** Opening Provided entries block **
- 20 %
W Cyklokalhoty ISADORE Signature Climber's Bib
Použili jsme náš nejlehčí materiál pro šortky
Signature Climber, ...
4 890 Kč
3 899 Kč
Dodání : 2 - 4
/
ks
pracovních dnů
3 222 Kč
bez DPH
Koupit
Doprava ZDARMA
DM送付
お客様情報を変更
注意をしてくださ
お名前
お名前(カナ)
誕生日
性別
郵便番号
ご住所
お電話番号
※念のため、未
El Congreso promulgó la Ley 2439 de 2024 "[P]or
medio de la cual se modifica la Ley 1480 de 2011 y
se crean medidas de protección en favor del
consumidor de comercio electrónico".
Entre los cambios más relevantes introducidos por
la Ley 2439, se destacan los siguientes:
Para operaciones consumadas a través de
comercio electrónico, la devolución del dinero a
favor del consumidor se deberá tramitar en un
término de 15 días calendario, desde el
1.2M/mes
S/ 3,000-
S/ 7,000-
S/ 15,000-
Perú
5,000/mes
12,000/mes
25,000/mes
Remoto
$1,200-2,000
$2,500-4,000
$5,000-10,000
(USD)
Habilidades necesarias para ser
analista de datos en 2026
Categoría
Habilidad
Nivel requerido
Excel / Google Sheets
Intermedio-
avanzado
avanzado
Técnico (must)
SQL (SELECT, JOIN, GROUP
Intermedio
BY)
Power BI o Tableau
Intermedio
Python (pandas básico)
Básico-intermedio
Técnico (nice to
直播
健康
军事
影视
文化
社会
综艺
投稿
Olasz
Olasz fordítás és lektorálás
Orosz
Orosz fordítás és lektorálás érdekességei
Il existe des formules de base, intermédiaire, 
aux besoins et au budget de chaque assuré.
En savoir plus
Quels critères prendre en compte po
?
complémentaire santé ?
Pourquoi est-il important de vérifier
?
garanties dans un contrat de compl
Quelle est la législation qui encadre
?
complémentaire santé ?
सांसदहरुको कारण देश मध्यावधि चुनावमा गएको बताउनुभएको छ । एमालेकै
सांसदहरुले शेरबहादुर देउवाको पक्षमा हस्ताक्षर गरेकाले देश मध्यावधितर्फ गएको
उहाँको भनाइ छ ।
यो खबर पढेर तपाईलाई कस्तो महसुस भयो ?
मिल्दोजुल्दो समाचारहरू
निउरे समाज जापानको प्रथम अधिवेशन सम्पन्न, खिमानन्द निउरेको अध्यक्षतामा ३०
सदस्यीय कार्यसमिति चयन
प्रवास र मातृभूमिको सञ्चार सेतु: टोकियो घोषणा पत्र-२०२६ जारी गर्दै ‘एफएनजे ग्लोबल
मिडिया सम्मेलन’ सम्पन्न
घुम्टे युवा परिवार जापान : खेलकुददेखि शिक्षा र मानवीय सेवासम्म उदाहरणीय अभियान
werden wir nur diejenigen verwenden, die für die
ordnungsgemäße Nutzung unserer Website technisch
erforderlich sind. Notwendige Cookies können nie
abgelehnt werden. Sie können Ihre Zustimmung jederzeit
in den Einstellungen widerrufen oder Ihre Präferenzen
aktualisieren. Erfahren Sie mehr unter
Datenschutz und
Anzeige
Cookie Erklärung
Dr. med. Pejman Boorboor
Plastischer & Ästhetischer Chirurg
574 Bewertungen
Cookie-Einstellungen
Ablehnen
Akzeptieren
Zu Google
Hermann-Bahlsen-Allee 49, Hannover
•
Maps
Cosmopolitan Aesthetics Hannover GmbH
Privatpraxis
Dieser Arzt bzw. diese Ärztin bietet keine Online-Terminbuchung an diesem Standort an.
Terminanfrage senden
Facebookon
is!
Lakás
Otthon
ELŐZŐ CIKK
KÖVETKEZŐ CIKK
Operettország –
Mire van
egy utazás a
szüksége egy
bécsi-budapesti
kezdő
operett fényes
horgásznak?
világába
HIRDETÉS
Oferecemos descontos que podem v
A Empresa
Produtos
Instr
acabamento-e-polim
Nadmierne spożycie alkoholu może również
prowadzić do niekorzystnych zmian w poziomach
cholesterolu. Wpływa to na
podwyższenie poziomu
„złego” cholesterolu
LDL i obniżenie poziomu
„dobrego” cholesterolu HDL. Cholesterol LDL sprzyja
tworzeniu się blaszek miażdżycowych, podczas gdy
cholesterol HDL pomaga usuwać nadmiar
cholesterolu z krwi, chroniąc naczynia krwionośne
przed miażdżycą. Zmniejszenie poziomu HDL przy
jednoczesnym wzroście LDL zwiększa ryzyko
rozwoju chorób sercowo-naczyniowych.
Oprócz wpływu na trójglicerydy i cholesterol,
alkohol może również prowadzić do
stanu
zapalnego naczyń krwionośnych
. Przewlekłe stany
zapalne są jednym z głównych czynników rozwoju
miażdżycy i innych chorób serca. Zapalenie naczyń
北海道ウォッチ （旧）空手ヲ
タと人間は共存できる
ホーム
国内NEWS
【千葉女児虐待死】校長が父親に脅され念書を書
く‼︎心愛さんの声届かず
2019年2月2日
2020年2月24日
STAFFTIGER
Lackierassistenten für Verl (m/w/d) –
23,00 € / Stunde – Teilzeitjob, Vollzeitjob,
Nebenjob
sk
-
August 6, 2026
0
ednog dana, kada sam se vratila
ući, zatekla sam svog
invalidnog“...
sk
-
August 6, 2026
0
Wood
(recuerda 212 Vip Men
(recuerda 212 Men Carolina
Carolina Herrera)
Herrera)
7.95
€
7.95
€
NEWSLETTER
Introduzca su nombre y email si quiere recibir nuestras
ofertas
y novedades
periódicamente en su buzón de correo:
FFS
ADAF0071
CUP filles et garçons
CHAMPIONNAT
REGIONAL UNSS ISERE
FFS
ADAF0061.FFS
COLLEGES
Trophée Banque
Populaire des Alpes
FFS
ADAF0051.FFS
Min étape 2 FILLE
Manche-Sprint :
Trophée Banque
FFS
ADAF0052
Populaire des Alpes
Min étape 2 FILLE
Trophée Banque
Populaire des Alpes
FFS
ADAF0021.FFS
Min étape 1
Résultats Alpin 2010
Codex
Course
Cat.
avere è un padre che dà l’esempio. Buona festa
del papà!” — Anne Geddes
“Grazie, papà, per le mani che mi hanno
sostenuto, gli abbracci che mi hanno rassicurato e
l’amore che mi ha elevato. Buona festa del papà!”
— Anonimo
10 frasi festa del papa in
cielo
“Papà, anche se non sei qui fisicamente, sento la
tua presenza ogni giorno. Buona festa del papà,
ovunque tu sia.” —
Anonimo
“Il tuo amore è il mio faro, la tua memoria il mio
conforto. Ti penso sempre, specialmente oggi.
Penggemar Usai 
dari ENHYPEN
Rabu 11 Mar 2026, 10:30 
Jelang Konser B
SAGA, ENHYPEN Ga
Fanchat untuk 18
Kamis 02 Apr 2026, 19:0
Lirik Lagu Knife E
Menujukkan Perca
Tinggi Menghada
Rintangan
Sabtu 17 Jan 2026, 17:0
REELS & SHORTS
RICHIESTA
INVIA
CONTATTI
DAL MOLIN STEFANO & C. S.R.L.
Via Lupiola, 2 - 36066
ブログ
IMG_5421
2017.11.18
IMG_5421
** Closing Provided entries block **
== About this task ==
Filter the entries and keep only the lines holding "rozwoju".

== Result of this task ==
rozwoju chorób sercowo-naczyniowych.
zapalne są jednym z głównych czynników rozwoju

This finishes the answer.